• _EXTRACTED INFORMATION_
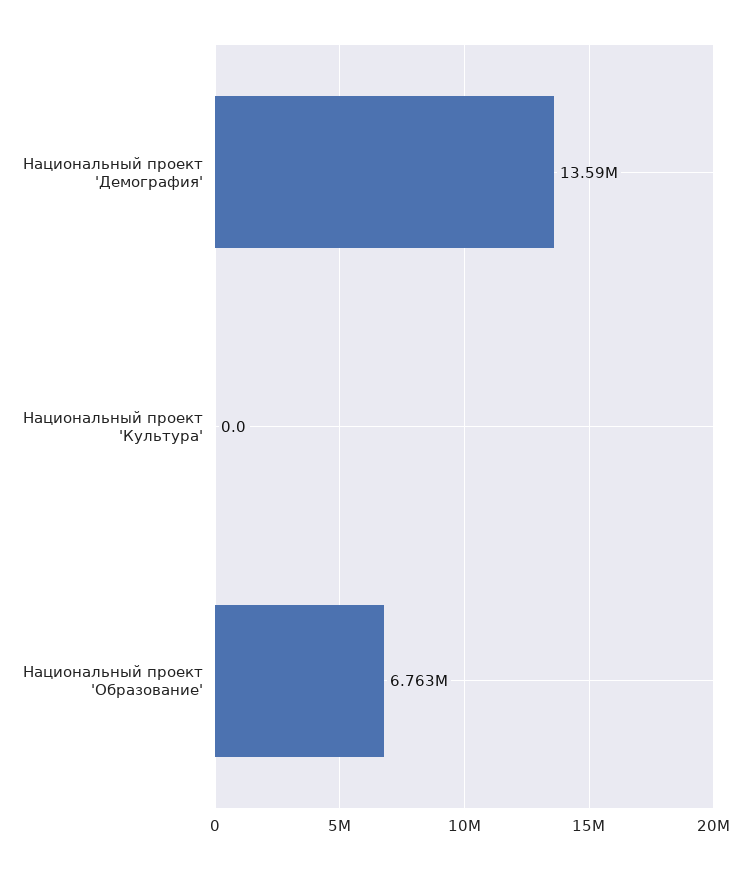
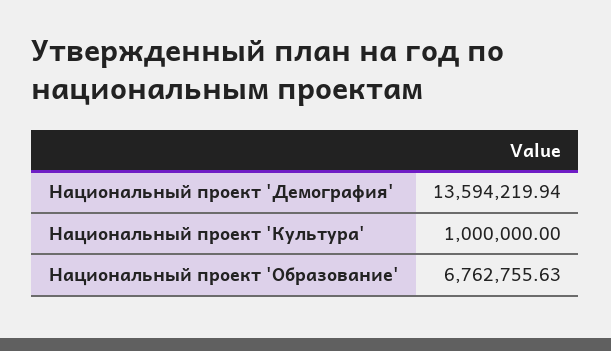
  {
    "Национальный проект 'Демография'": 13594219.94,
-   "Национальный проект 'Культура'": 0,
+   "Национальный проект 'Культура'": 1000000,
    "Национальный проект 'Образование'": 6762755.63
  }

• _TASK TO CARRY OUT_
Could you count the lines in the material above that include the word "Национальный"? Give the count alone.

• _THE ANSWER_
4